(DATA LISTING Opens)
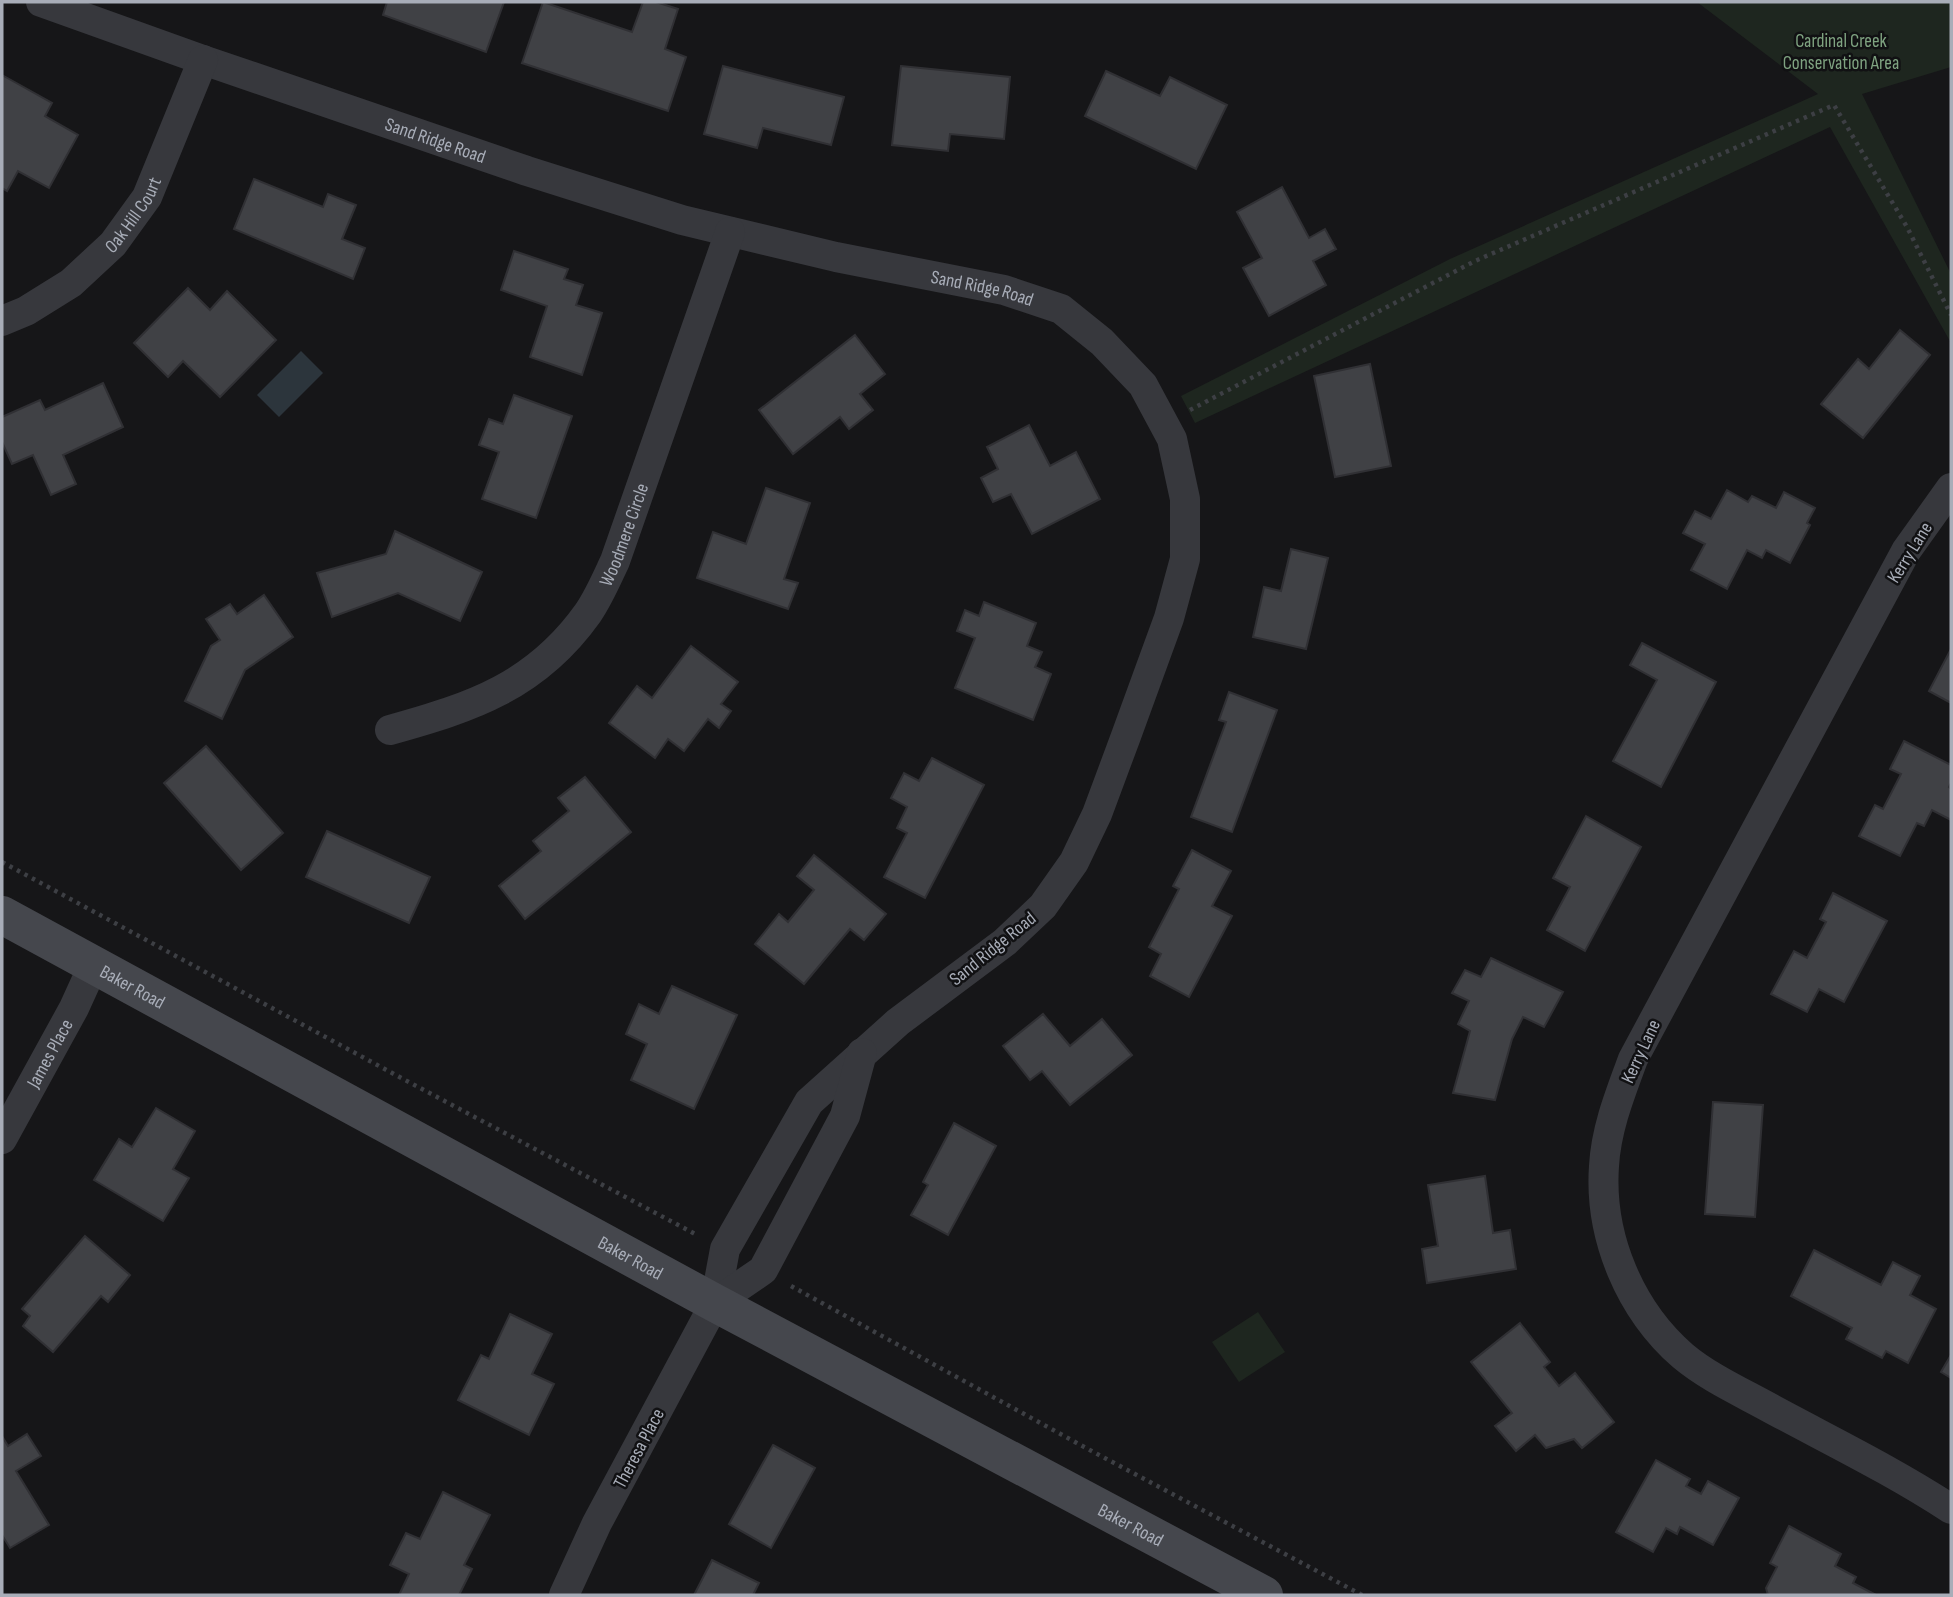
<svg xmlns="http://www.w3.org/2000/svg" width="1953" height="1597" viewBox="0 0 1953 1597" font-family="'Sofia Sans Condensed',sans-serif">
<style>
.green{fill:#1e261f}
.water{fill:#2c353c}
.building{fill:#404145;stroke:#303034;stroke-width:2}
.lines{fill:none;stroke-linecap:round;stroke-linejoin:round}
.path{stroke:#3d3f44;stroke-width:4.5;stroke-dasharray:3.5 5;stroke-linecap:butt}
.minor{stroke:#37383d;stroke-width:30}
.secondary{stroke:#45474d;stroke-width:38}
.labels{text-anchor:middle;stroke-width:5;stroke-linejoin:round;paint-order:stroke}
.park-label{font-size:19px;fill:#7fa381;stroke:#111113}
.street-label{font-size:19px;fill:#a8adb8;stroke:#111113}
</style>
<rect width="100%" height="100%" fill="#161618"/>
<!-- green -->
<g class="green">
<polygon points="1697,2 1951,2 1951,67 1862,94 1951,274 1951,343 1830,127 1195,423 1181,396 1450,259 1818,94"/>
<polygon points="1258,1312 1285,1352 1239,1382 1212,1342"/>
</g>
<!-- water -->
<polygon class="water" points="301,351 323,373 279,417 257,395"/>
<!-- building -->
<g class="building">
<polygon points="387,2 504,2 486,52 383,15"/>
<polygon points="543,2 632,32 643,2 656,2 678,9 665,49 686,57 668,111 522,63"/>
<polygon points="723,66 844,97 831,145 763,128 757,148 704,134"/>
<polygon points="901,66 1010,77 1004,139 950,134 948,151 892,145"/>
<polygon points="1106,71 1160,96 1170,77 1227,105 1196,169 1085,116"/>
<polygon points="2,75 52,103 45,116 78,135 49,188 18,171 7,191 2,188"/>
<polygon points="254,179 323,207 328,194 356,205 342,239 365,248 353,279 234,229"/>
<polygon points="1282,187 1309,238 1325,229 1336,249 1313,261 1326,285 1269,316 1243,268 1262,258 1237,212"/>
<polygon points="514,251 568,269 564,279 583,285 576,305 602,313 582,375 530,357 547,306 501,290"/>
<polygon points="188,288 210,310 227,291 276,340 220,397 183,361 168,377 134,343"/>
<polygon points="1900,330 1930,355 1863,438 1821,404 1858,359 1869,369"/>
<polygon points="855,335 885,374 860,394 873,410 849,429 840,417 793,454 759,410"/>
<polygon points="1370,364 1391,466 1335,477 1314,376"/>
<polygon points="103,383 123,427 63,455 76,484 51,495 33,455 12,464 2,442 2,417 40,400 45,410"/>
<polygon points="514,395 572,416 536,518 482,499 499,452 479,445 489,419 503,424"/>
<polygon points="1029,425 1050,466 1076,452 1100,499 1032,534 1011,494 993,502 981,478 998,469 987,447"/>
<polygon points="766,488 810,503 784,579 798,583 788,609 697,578 713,532 746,544"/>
<polygon points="1727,490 1748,502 1752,496 1776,508 1784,492 1815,508 1807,523 1810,525 1790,563 1766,550 1762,558 1747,550 1727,589 1691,570 1705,544 1683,533 1695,511 1711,519"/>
<polygon points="395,531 482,572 460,621 398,593 332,617 317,573 386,554"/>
<polygon points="1291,549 1328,558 1306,649 1253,637 1264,587 1281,591"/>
<polygon points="264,595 293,637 245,670 222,719 185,701 211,646 220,640 206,619 230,604 237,614"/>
<polygon points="984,602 1036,623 1027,646 1042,652 1035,667 1051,674 1033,720 955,688 975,638 957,631 965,610 979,616"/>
<polygon points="1642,643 1716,682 1661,787 1613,761 1657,680 1630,665"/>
<polygon points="691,646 738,682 721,704 731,711 719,728 708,719 684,751 668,739 655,758 609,723 637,686 652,698"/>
<polygon points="1951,649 1951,703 1929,691"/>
<polygon points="1229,692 1277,710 1232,832 1191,817 1226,722 1219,720"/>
<polygon points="1904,741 1951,765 1951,783 1949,787 1951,789 1951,820 1932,810 1924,826 1917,823 1900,856 1859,836 1875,805 1883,809 1901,774 1890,769"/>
<polygon points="206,746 283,833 241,870 164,783"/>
<polygon points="932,758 984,785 925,898 884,877 907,833 897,828 907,807 891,798 904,773 919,781"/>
<polygon points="585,777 631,832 525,919 499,886 541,851 533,841 569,811 558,798"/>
<polygon points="1586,816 1641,847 1585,951 1547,930 1570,887 1553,878"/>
<polygon points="327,831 430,877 409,923 306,877"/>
<polygon points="1192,850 1231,871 1212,906 1232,916 1189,997 1150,976 1161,954 1149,947 1179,889 1173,886"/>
<polygon points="814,855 886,914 864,940 850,929 804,984 755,944 779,914 788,922 814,890 797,876"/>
<polygon points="1833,893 1887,921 1844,1002 1819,989 1807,1012 1771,994 1794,951 1807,958 1826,922 1820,919"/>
<polygon points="1491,958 1563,992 1544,1027 1523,1017 1512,1039 1495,1100 1453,1093 1470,1031 1458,1024 1469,1001 1452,993 1465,970 1481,977"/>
<polygon points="672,986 737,1015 694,1109 631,1080 647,1044 626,1034 639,1004 659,1014"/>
<polygon points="1043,1014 1070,1046 1102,1019 1132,1055 1070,1105 1042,1071 1030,1080 1003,1046"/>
<polygon points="1713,1102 1763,1105 1755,1217 1705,1214"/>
<polygon points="156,1108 195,1131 173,1169 189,1178 163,1221 94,1180 119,1139 132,1147"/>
<polygon points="954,1123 996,1146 948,1235 911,1215 928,1185 923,1182"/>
<polygon points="1485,1176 1493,1233 1510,1230 1516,1269 1427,1283 1422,1249 1438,1246 1428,1185"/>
<polygon points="85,1236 130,1275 108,1302 101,1296 53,1352 23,1326 30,1316 22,1309"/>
<polygon points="1814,1250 1881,1285 1893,1262 1920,1276 1910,1295 1936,1309 1908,1363 1886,1351 1882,1358 1846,1339 1852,1328 1791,1296"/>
<polygon points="510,1314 552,1334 532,1374 554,1384 529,1435 458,1400 481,1355 489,1359"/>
<polygon points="1520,1323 1550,1362 1544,1367 1559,1386 1575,1373 1614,1422 1582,1448 1574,1439 1546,1448 1535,1435 1516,1451 1495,1426 1512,1413 1471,1362"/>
<polygon points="1951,1355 1951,1378 1941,1372"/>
<polygon points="27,1434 41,1456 16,1471 49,1525 10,1548 2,1535 2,1436 8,1446"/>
<polygon points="773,1445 815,1468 771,1548 729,1524"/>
<polygon points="1656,1460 1690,1479 1686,1486 1701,1494 1708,1481 1739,1498 1713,1545 1680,1527 1677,1534 1666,1528 1653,1552 1616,1532"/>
<polygon points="443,1492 490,1515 464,1565 472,1569 459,1595 399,1595 409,1574 390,1565 406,1533 420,1539"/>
<polygon points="1789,1526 1841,1554 1835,1566 1856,1577 1853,1583 1876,1595 1768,1595 1766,1588 1777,1567 1770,1563"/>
<polygon points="712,1560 759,1583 753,1595 694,1595"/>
</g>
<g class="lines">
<!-- path -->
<g class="path">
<polyline points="1190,410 1475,261 1834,105 1907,227 1951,315"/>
<polyline points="2,862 405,1080 697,1235"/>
<polyline points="791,1286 1086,1448 1362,1595"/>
</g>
<!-- minor -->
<g class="minor">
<path id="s1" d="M41 2 203 60 527 171 682 220 836 257 1004 290 1061 309 1102 342 1143 385 1172 439 1185 499V559L1169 618 1126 736 1097 814 1074 862 1043 906 1005 942 898 1022 809 1102 725 1249 715 1303 597 1523 564 1595"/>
<path id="s2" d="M2 321 26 311 71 283 113 244 147 197 203 60"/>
<path d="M1951 488 1906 551 1633 1059C1620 1094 1606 1129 1604 1166 1599 1237 1630 1310 1683 1356 1708 1377 1741 1392 1770 1408 1831 1441 1893 1471 1951 1509"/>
<path id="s3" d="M390 730C473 707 536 686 588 613 599 597 607 578 615 561L730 232"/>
<path id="s4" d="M2 1139 74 1008 94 964"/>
<polyline points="715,1303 763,1270 845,1116 862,1053"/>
</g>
<!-- secondary -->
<path class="secondary" id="s5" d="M2 915 715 1303 1264 1595"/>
</g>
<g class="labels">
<!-- park labels -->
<g class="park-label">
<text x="1841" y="47">Cardinal Creek<tspan x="1841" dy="22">Conservation Area</tspan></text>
</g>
<!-- street labels -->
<g class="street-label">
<text dy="7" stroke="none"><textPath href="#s1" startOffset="418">Sand Ridge Road</textPath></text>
<text dy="7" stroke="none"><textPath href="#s2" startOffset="172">Oak Hill Court</textPath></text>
<text dy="7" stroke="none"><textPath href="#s1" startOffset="985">Sand Ridge Road</textPath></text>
<text dy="7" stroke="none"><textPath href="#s3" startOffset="322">Woodmere Circle</textPath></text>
<text transform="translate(1909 552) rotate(-58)" y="7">Kerry Lane</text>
<text transform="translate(992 948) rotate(-39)" y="7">Sand Ridge Road</text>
<text dy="7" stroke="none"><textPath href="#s5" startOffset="149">Baker Road</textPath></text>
<text transform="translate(1640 1051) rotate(-65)" y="7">Kerry Lane</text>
<text dy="7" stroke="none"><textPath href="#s4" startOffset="98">James Place</textPath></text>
<text dy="7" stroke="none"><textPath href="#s5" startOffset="716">Baker Road</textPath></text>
<text transform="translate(638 1448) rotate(-62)" y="7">Theresa Place</text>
<text dy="7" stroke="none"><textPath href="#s5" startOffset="1283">Baker Road</textPath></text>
</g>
</g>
<!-- border -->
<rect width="1953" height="1597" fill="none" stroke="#a8adb8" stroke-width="7"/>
</svg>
(DATA LISTING Closes)
_WORK ORDER:_ Find every line in the entries that includes the word "lines", then state how many there are and nothing else.

_REPLY TO THE TASK:_ 2